Kevin Gray: 145. Keiren Westwood: 153. Karl Hawley: 137. Jamie Devitt: 130. Michael Bridges’ star burned for 65 games across two spells. Luke Joyce, a consistent and long-lasting figure if ever there was one, played 171 times for Carlisle.

For Armer to have pulled on United’s shirt more often than each of those figures is a mark worth respecting. Not that you only gauge a player on arithmetic. Quality always beats quantity. Yet you don’t play four seasons solidly, selected consistently, as a favour or as a fluke.

Very often you don’t do that at all after joining a League Two club of uncertain prospects at 19. Quite a lot, as a modern player, you’ll also have an injury or two: a twanged hamstring, a dead leg or three, something worse.

Armer, then, passed the robustness test at Carlisle too, a player who had never made a first-team appearance before his United debut at Oldham Athletic on September 5, 2020 proving, incrementally, that he was built to last.

He saved United, since then, the stress of overhauling at least one problem position in their squad. Before he was 20, he was testing Beech’s first-XI faith in Nick Anderton, his captain. Armer got into the side, first as an auxiliary right-back, then on his natural left. He remained there for the majority of that and following managerial eras.

Some 28 games came in his first campaign. Then it was 48. Then it was 53, and then it was 43. This covered the Icarus days of Beech’s reign, the sad Millen cameo, the Simpson surge and then the League One struggle.

And if Armer was not glittering in 2023/24, who else at United was? Can it be said of any single player that they lit up League One on a sustained basis? Can it, therefore, be honestly concluded that Carlisle have, all in all, lost a good and dependable servant to Burton, one they've signed, developed and sold all in model fashion, however much they hope and think they have recruited better with their Piatak wealth?

United hope Cameron Harper will prove a positive successor to Armer on the leftUnited hope Cameron Harper will prove a positive successor to Armer on the left (Image: Ben Holmes)

Few, in a polarised world of opinion, like to give credit to things they prefer to write off entirely. The Beech-David Holdsworth transfer regime ultimately led Carlisle to struggle. The EWM/Purepay legacy was a sorry scrap for the club’s Football League status.
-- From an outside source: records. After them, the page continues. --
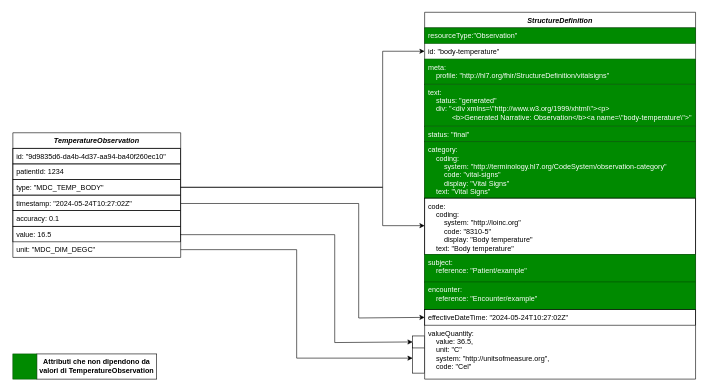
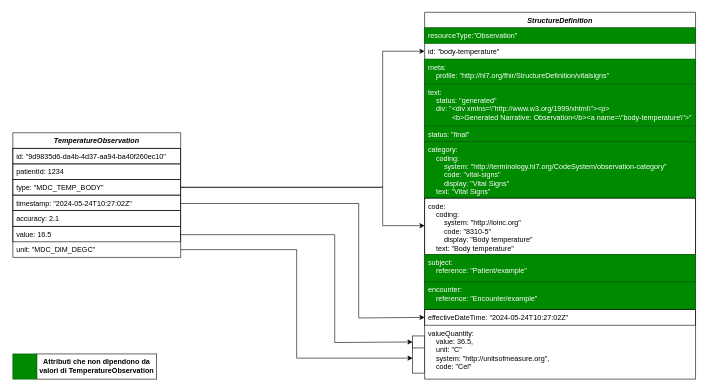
  <mxCell id="0" />
  <mxCell id="1" parent="0" />
  <mxCell id="2" value="TemperatureObservation" style="swimlane;fontStyle=3;align=center;verticalAlign=top;childLayout=stackLayout;horizontal=1;startSize=26;horizontalStack=0;resizeParent=1;resizeLast=0;collapsible=1;marginBottom=0;rounded=0;shadow=0;strokeWidth=1;" parent="1" vertex="1"><mxGeometry x="20" y="221" width="280" height="208" as="geometry"><mxRectangle x="230" y="140" width="160" height="26" as="alternateBounds" /></mxGeometry></mxCell>
  <mxCell id="3" value="id: &quot;9d9835d6-da4b-4d37-aa94-ba40f260ec10&quot;" style="text;align=left;verticalAlign=top;spacingLeft=4;spacingRight=4;overflow=hidden;rotatable=0;points=[[0,0.5],[1,0.5]];portConstraint=eastwest;fontStyle=0;strokeColor=default;" parent="2" vertex="1"><mxGeometry y="26" width="280" height="26" as="geometry" /></mxCell>
  <mxCell id="4" value="patientId: 1234" style="text;align=left;verticalAlign=top;spacingLeft=4;spacingRight=4;overflow=hidden;rotatable=0;points=[[0,0.5],[1,0.5]];portConstraint=eastwest;rounded=0;shadow=0;html=0;strokeColor=default;" parent="2" vertex="1"><mxGeometry y="52" width="280" height="26" as="geometry" /></mxCell>
  <mxCell id="5" value="type: &quot;MDC_TEMP_BODY&quot;" style="text;align=left;verticalAlign=top;spacingLeft=4;spacingRight=4;overflow=hidden;rotatable=0;points=[[0,0.5],[1,0.5]];portConstraint=eastwest;strokeColor=default;" parent="2" vertex="1"><mxGeometry y="78" width="280" height="26" as="geometry" /></mxCell>
  <mxCell id="6" value="timestamp: &quot;2024-05-24T10:27:02Z&quot;" style="text;align=left;verticalAlign=top;spacingLeft=4;spacingRight=4;overflow=hidden;rotatable=0;points=[[0,0.5],[1,0.5]];portConstraint=eastwest;rounded=0;shadow=0;html=0;strokeColor=default;" parent="2" vertex="1"><mxGeometry y="104" width="280" height="26" as="geometry" /></mxCell>
- <mxCell id="7" value="accuracy: 0.1" style="text;align=left;verticalAlign=top;spacingLeft=4;spacingRight=4;overflow=hidden;rotatable=0;points=[[0,0.5],[1,0.5]];portConstraint=eastwest;strokeColor=default;" parent="2" vertex="1"><mxGeometry y="130" width="280" height="26" as="geometry" /></mxCell>
+ <mxCell id="7" value="accuracy: 2.1" style="text;align=left;verticalAlign=top;spacingLeft=4;spacingRight=4;overflow=hidden;rotatable=0;points=[[0,0.5],[1,0.5]];portConstraint=eastwest;strokeColor=default;" parent="2" vertex="1"><mxGeometry y="130" width="280" height="26" as="geometry" /></mxCell>
  <mxCell id="8" value="value: 16.5" style="text;align=left;verticalAlign=top;spacingLeft=4;spacingRight=4;overflow=hidden;rotatable=0;points=[[0,0.5],[1,0.5]];portConstraint=eastwest;strokeColor=default;" parent="2" vertex="1"><mxGeometry y="156" width="280" height="26" as="geometry" /></mxCell>
  <mxCell id="9" value="unit: &quot;MDC_DIM_DEGC&quot;" style="text;align=left;verticalAlign=top;spacingLeft=4;spacingRight=4;overflow=hidden;rotatable=0;points=[[0,0.5],[1,0.5]];portConstraint=eastwest;" parent="2" vertex="1"><mxGeometry y="182" width="280" height="26" as="geometry" /></mxCell>
  <mxCell id="10" value="StructureDefinition" style="swimlane;fontStyle=3;align=center;verticalAlign=top;childLayout=stackLayout;horizontal=1;startSize=26;horizontalStack=0;resizeParent=1;resizeLast=0;collapsible=1;marginBottom=0;rounded=0;shadow=0;strokeWidth=1;" parent="1" vertex="1"><mxGeometry x="707" y="20" width="452" height="612" as="geometry"><mxRectangle x="550" y="140" width="160" height="26" as="alternateBounds" /></mxGeometry></mxCell>
  <mxCell id="11" value="resourceType:&quot;Observation&quot;" style="text;align=left;verticalAlign=top;spacingLeft=4;spacingRight=4;overflow=hidden;rotatable=0;points=[[0,0.5],[1,0.5]];portConstraint=eastwest;fillColor=#008a00;fontColor=#ffffff;strokeColor=#005700;" parent="10" vertex="1"><mxGeometry y="26" width="452" height="26" as="geometry" /></mxCell>
  <mxCell id="12" value="id: &quot;body-temperature&quot;" style="text;align=left;verticalAlign=top;spacingLeft=4;spacingRight=4;overflow=hidden;rotatable=0;points=[[0,0.5],[1,0.5]];portConstraint=eastwest;rounded=0;shadow=0;html=0;" parent="10" vertex="1"><mxGeometry y="52" width="452" height="26" as="geometry" /></mxCell>
  <mxCell id="13" value="meta:&#10;    profile: &quot;http://hl7.org/fhir/StructureDefinition/vitalsigns&quot;" style="text;align=left;verticalAlign=top;spacingLeft=4;spacingRight=4;overflow=hidden;rotatable=0;points=[[0,0.5],[1,0.5]];portConstraint=eastwest;rounded=0;shadow=0;html=0;strokeColor=#005700;fillColor=#008a00;fontColor=#ffffff;" parent="10" vertex="1"><mxGeometry y="78" width="452" height="42" as="geometry" /></mxCell>
  <mxCell id="14" value="text:&#10;    status: &quot;generated&quot;&#10;    div: &quot;&lt;div xmlns=\&quot;http://www.w3.org/1999/xhtml\&quot;&gt;&lt;p&gt;&#10;            &lt;b&gt;Generated Narrative: Observation&lt;/b&gt;&lt;a name=\&quot;body-temperature\&quot;&gt;&quot;" style="text;align=left;verticalAlign=top;spacingLeft=4;spacingRight=4;overflow=hidden;rotatable=0;points=[[0,0.5],[1,0.5]];portConstraint=eastwest;rounded=0;shadow=0;html=0;strokeColor=#005700;fillColor=#008a00;fontColor=#ffffff;" parent="10" vertex="1"><mxGeometry y="120" width="452" height="70" as="geometry" /></mxCell>
  <mxCell id="15" value="status: &quot;final&quot;" style="text;align=left;verticalAlign=top;spacingLeft=4;spacingRight=4;overflow=hidden;rotatable=0;points=[[0,0.5],[1,0.5]];portConstraint=eastwest;rounded=0;shadow=0;html=0;fillColor=#008a00;fontColor=#ffffff;strokeColor=#005700;" parent="10" vertex="1"><mxGeometry y="190" width="452" height="26" as="geometry" /></mxCell>
  <mxCell id="16" value="category: &#10;    coding:&#10;        system: &quot;http://terminology.hl7.org/CodeSystem/observation-category&quot;&#10;        code: &quot;vital-signs&quot;&#10;        display: &quot;Vital Signs&quot;&#10;    text: &quot;Vital Signs&quot;       &#10;" style="text;align=left;verticalAlign=top;spacingLeft=4;spacingRight=4;overflow=hidden;rotatable=0;points=[[0,0.5],[1,0.5]];portConstraint=eastwest;rounded=0;shadow=0;html=0;strokeColor=#005700;fillColor=#008a00;fontColor=#ffffff;" vertex="1" parent="10"><mxGeometry y="216" width="452" height="94" as="geometry" /></mxCell>
  <mxCell id="17" value="code:&#10;    coding:&#10;        system: &quot;http://loinc.org&quot;&#10;        code: &quot;8310-5&quot;&#10;        display: &quot;Body temperature&quot;      &#10;    text: &quot;Body temperature&quot;" style="text;align=left;verticalAlign=top;spacingLeft=4;spacingRight=4;overflow=hidden;rotatable=0;points=[[0,0.5],[1,0.5]];portConstraint=eastwest;rounded=0;shadow=0;html=0;strokeColor=default;" parent="10" vertex="1"><mxGeometry y="310" width="452" height="94" as="geometry" /></mxCell>
  <mxCell id="18" value="subject: &#10;    reference: &quot;Patient/example&quot;        " style="text;align=left;verticalAlign=top;spacingLeft=4;spacingRight=4;overflow=hidden;rotatable=0;points=[[0,0.5],[1,0.5]];portConstraint=eastwest;strokeColor=#005700;fillColor=#008a00;fontColor=#ffffff;" parent="10" vertex="1"><mxGeometry y="404" width="452" height="46" as="geometry" /></mxCell>
  <mxCell id="19" value="encounter: &#10;    reference: &quot;Encounter/example&quot;        " style="text;align=left;verticalAlign=top;spacingLeft=4;spacingRight=4;overflow=hidden;rotatable=0;points=[[0,0.5],[1,0.5]];portConstraint=eastwest;strokeColor=#005700;fillColor=#008a00;fontColor=#ffffff;" parent="10" vertex="1"><mxGeometry y="450" width="452" height="46" as="geometry" /></mxCell>
  <mxCell id="20" value="effectiveDateTime: &quot;2024-05-24T10:27:02Z&quot;" style="text;align=left;verticalAlign=top;spacingLeft=4;spacingRight=4;overflow=hidden;rotatable=0;points=[[0,0.5],[1,0.5]];portConstraint=eastwest;strokeColor=default;" parent="10" vertex="1"><mxGeometry y="496" width="452" height="26" as="geometry" /></mxCell>
  <mxCell id="21" value="valueQuantity: &#10;    value: 36.5,&#10;    unit: &quot;C&quot;&#10;    system: &quot;http://unitsofmeasure.org&quot;,&#10;    code: &quot;Cel&quot;" style="text;align=left;verticalAlign=top;spacingLeft=4;spacingRight=4;overflow=hidden;rotatable=0;points=[[0,0.5],[1,0.5]];portConstraint=eastwest;" parent="10" vertex="1"><mxGeometry y="522" width="452" height="88" as="geometry" /></mxCell>
  <mxCell id="22" value="" style="whiteSpace=wrap;html=1;" parent="1" vertex="1"><mxGeometry x="687" y="572" width="20" height="50" as="geometry" /></mxCell>
  <mxCell id="23" style="edgeStyle=orthogonalEdgeStyle;rounded=0;orthogonalLoop=1;jettySize=auto;html=1;entryX=0;entryY=0.5;entryDx=0;entryDy=0;" parent="1" source="9" target="22" edge="1"><mxGeometry relative="1" as="geometry" /></mxCell>
  <mxCell id="24" value="" style="whiteSpace=wrap;html=1;" parent="1" vertex="1"><mxGeometry x="687" y="560" width="20" height="20" as="geometry" /></mxCell>
  <mxCell id="25" style="edgeStyle=orthogonalEdgeStyle;rounded=0;orthogonalLoop=1;jettySize=auto;html=1;exitX=1;exitY=0.5;exitDx=0;exitDy=0;entryX=0;entryY=0.5;entryDx=0;entryDy=0;" parent="1" source="8" target="24" edge="1"><mxGeometry relative="1" as="geometry"><Array as="points"><mxPoint x="557" y="391" /><mxPoint x="557" y="571" /><mxPoint x="687" y="571" /></Array></mxGeometry></mxCell>
  <mxCell id="26" style="edgeStyle=orthogonalEdgeStyle;rounded=0;orthogonalLoop=1;jettySize=auto;html=1;entryX=0;entryY=0.5;entryDx=0;entryDy=0;" parent="1" source="6" target="20" edge="1"><mxGeometry relative="1" as="geometry"><Array as="points"><mxPoint x="597" y="339" /><mxPoint x="597" y="530" /><mxPoint x="707" y="530" /></Array></mxGeometry></mxCell>
  <mxCell id="27" style="edgeStyle=orthogonalEdgeStyle;rounded=0;orthogonalLoop=1;jettySize=auto;html=1;entryX=0;entryY=0.5;entryDx=0;entryDy=0;exitX=1;exitY=0.5;exitDx=0;exitDy=0;" parent="1" source="5" edge="1"><mxGeometry relative="1" as="geometry"><Array as="points"><mxPoint x="637" y="312" /><mxPoint x="637" y="376" /></Array><mxPoint x="330" y="312" as="sourcePoint" /><mxPoint x="707" y="376" as="targetPoint" /></mxGeometry></mxCell>
  <mxCell id="28" value="Attributi che non dipendono da valori di TemperatureObservation" style="text;strokeColor=default;align=center;fillColor=none;html=1;verticalAlign=middle;whiteSpace=wrap;rounded=0;fontStyle=1" parent="1" vertex="1"><mxGeometry x="60" y="590" width="200" height="42" as="geometry" /></mxCell>
  <mxCell id="29" value="" style="whiteSpace=wrap;html=1;fillColor=#008a00;fontColor=#ffffff;strokeColor=#005700;" parent="1" vertex="1"><mxGeometry x="20" y="590" width="40" height="42" as="geometry" /></mxCell>
  <mxCell id="30" style="edgeStyle=orthogonalEdgeStyle;rounded=0;orthogonalLoop=1;jettySize=auto;html=1;entryX=0;entryY=0.5;entryDx=0;entryDy=0;" edge="1" parent="1" source="5" target="12"><mxGeometry relative="1" as="geometry"><Array as="points"><mxPoint x="637" y="312" /><mxPoint x="637" y="85" /></Array></mxGeometry></mxCell>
Yet, amid the clouds, there were still a few bright rays: Jon Mellish (a Steven Pressley signing), Callum Guy, Jack Armer. Players who’ve given their fair share and more to United’s cause, having joined the club in unpromising times and well before a new dawn was being painted by American suitors with big vision and deep pockets.

This summer, things are different, given the outlay on such as Charlie Wyke, the eagerness to offer longer deals, the ability to get involved in tougher arm-wrestles for targets, the undoubted knowledge – as Bradford City’s Jamie Walker recently put it – that they are “giving it a bit of a go”.

May the fruits of all that be plentiful. And if their latest glut of arrivals deliver half as much value as Jack Armer did, from a much less lucrative starting point, then they’ll be doing some very good business indeed.